ISLAMABAD: Former Prime Minister Imran Khan said on Wednesday the government of Prime Minister Shehbaz Sharif had hatched a “conspiracy” to pit his Pakistan Tehreek-e-Insaf (PTI) party against the country’s army.
Khan’s comments come after his chief of staff, Dr. Shahbaz Gill, was arrested on Tuesday over comments in a TV show advising army officers not to follow the orders of their top command if they were “against the sentiments of the masses.” The government and the national media regulator, PEMRA, have said the remarks were tantamount to inciting mutiny within the Pakistan army. The TV channel on which Gill made the comments, ARY News, has also since been taken off air by PEMRA.
Khan was ousted from power in April in a parliamentary vote of no-confidence that he blames on a foreign conspiracy hatched by the United States in collaboration with rival politicians. Both deny the charge. Khan and his supporters have also variously expressed disappointment that the military and army chief General Qamar Javed Bajwa did not support him against the alleged foreign plot.
Following Khan’s ouster, anti-army trends have become a common occurrence on social media. A hashtag calling for Bajwa to step down as army chief regularly trends online and recently, a smear campaign was also launched against military officers who died in a helicopter crash last week. The government has announced a probe into the campaign.
In a press conference on Wednesday, Khan dismissed claims his party was against the military, and said the impression was being created as part of a “plot” to decimate the PTI. He also did not distance his party from, or condemn, the comments by Gill.
“The party is at the federal level, it is in all the provinces, the largest vote bank is of this party … it is the largest party in Pakistan right now,” Khan said in a televised address. “A conspiracy is being hatched and it is being hatched by those people who are involved in the foreign conspiracy, collaborators … It is being portrayed that we and the army are against each other.”

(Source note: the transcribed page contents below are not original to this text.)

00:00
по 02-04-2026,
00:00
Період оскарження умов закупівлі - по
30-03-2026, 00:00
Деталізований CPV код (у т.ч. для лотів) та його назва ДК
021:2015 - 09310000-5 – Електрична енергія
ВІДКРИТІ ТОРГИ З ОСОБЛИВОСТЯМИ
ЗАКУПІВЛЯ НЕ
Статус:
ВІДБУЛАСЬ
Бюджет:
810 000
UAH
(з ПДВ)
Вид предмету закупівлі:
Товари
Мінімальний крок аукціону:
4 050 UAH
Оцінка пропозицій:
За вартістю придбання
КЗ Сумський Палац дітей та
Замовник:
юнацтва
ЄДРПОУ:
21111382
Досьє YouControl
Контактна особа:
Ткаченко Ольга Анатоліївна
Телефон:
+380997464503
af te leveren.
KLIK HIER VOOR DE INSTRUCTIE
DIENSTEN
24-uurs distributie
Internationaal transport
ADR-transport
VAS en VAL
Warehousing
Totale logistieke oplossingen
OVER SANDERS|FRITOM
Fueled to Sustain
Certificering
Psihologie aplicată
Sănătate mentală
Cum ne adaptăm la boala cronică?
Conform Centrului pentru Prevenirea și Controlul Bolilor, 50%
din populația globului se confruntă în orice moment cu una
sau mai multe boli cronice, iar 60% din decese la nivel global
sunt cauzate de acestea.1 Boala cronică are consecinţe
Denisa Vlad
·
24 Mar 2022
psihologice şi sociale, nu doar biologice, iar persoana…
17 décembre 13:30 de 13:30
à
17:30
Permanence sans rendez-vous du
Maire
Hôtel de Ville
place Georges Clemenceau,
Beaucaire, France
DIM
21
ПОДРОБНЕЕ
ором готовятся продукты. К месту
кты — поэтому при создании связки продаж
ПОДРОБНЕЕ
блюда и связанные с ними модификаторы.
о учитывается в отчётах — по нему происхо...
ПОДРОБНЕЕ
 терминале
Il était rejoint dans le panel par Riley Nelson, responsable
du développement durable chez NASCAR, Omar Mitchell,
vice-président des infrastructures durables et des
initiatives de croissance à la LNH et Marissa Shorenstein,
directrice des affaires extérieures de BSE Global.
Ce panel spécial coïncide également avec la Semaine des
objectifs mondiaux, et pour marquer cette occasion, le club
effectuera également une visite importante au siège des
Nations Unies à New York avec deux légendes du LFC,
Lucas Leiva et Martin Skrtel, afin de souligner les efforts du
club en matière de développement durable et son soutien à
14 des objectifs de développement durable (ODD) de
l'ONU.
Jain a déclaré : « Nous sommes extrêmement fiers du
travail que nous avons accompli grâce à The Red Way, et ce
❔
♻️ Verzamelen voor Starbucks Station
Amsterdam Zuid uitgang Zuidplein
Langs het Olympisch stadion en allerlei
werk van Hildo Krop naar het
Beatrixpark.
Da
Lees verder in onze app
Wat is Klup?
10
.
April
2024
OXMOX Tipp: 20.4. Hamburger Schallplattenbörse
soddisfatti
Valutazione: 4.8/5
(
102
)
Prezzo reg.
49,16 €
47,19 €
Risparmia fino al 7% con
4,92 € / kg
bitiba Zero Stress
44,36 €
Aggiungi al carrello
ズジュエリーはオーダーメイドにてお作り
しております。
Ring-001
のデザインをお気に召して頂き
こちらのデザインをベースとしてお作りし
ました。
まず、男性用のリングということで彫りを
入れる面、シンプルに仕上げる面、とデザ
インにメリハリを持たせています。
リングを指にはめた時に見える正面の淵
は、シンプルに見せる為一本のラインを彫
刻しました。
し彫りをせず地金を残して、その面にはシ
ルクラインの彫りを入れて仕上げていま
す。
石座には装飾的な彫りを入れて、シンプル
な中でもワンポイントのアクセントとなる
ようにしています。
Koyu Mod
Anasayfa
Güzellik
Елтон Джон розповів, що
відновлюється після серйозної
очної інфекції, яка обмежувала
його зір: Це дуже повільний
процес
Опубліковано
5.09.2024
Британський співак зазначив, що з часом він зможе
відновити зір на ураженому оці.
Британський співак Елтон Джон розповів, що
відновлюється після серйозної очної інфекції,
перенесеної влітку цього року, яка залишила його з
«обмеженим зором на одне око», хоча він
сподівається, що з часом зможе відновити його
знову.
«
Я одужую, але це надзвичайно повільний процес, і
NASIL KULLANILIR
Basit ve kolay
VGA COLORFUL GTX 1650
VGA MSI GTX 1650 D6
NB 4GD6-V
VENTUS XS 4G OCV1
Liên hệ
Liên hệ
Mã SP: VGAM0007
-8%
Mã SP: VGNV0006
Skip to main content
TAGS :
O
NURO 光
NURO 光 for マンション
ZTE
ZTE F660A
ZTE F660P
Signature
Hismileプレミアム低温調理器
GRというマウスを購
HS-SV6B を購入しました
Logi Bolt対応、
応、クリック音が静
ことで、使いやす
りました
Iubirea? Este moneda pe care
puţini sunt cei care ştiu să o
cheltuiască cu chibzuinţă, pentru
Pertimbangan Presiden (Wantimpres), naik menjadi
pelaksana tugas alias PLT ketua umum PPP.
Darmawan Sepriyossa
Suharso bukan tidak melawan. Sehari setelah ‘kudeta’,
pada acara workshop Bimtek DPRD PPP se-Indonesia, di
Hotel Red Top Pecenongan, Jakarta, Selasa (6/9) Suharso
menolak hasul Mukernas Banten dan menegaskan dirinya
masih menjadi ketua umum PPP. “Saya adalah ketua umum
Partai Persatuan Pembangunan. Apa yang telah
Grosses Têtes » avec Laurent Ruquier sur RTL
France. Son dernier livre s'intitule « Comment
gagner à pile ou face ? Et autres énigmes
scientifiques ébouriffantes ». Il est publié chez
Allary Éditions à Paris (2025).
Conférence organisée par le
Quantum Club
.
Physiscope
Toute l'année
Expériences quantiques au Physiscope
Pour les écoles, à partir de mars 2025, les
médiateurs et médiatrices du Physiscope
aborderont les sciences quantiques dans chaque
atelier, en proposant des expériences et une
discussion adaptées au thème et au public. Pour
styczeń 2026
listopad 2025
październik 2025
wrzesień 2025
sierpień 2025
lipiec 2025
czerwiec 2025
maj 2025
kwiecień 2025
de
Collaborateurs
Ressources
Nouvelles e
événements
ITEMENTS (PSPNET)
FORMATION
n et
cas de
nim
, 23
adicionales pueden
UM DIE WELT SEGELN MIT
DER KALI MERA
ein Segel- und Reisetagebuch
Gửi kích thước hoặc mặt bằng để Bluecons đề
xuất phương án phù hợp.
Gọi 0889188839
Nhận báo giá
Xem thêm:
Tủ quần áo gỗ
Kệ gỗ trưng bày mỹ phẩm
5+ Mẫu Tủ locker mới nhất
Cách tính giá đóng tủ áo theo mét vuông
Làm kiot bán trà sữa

He added: “This conspiracy is so dangerous that if we try to pit the largest political party of a country against its army and it creates differences within, nothing else can harm the country as much.”
Khan then gave the example of 1971 when, as per his account, differences between the largest political party in East Pakistan at the time and the country’s military led to a war that saw the break up of Pakistan and the creation of Bangladesh.
“Attempts are being made to break the biggest party of the country, they are also trying to break our people so that they [PTI] become so weak by the [next] elections,” the ex-PM said.
Khan’s party is also facing legal challenges currently, with Pakistan’s top election body ruling last week on an 8-year-old case against the PTI, saying the party received millions of dollars in illegal funds from foreign countries including the United States, the United Arab Emirates, the UK, and Australia. The party denies any wrongdoing.
The Election commission has issued a notice to Khan and ordered him to appear personally on August 23 at the hearing of what is popularly known as the “foreign funding case.”
Earlier on Wednesday the PTI challenged the Election Commission’s ruling in the Islamabad High Court (IHC), seeking a cancelation of the order.
The ECP’s verdict could lead to a ban on Khan and his PTI which rose to prominence on an anti-corruption agenda.